The calculation follows the steps: 1. Calculate attention scores using `query` and `key` with shape `(batch_size, Tq, Tv)`. 2. Use scores to calculate a softmax distribution with shape `(batch_size, Tq, Tv)`. 3. Use the softmax distribution to create a linear combination of `value` with shape `(batch_size, Tq, dim)`.

Arguments

• use_scale: If `True`, will create a scalar variable to scale the attention scores.
• dropout: Float between 0 and 1. Fraction of the units to drop for the attention scores. Defaults to `0.0`.
• seed: A Python integer to use as random seed incase of `dropout`.
• score_mode: Function to use to compute attention scores, one of `{"dot", "concat"}`. `"dot"` refers to the dot product between the query and key vectors. `"concat"` refers to the hyperbolic tangent of the concatenation of the `query` and `key` vectors.
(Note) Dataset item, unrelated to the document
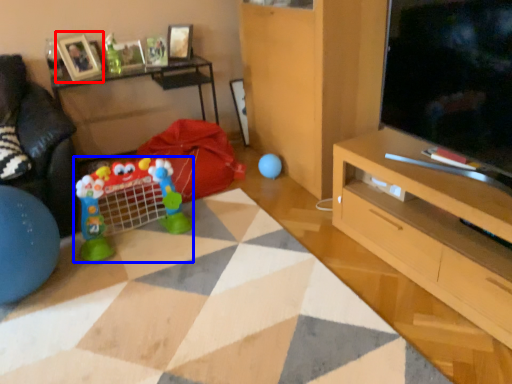
Question: Which of the following is the farthest to the observer, picture frame (highlighted by a red box) or toy (highlighted by a blue box)?

Choices:
 (A) picture frame
 (B) toy

Answer: (A)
Call # Arguments inputs: List of the following tensors: - `query`: Query tensor of shape `(batch_size, Tq, dim)`. - `value`: Value tensor of shape `(batch_size, Tv, dim)`. - `key`: Optional key tensor of shape `(batch_size, Tv, dim)`. If not given, will use `value` for both `key` and `value`, which is the most common case. mask: List of the following tensors: - `query_mask`: A boolean mask tensor of shape `(batch_size, Tq)`. If given, the output will be zero at the positions where `mask==False`. - `value_mask`: A boolean mask tensor of shape `(batch_size, Tv)`. If given, will apply the mask such that values at positions where `mask==False` do not contribute to the result. return_attention_scores: bool, it `True`, returns the attention scores (after masking and softmax) as an additional output argument. training: Python boolean indicating whether the layer should behave in training mode (adding dropout) or in inference mode (no dropout). use_causal_mask: Boolean. Set to `True` for decoder self-attention. Adds a mask such that position `i` cannot attend to positions `j > i`. This prevents the flow of information from the future towards the past. Defaults to `False`.

Output: Attention outputs of shape `(batch_size, Tq, dim)`. (Optional) Attention scores after masking and softmax with shape `(batch_size, Tq, Tv)`.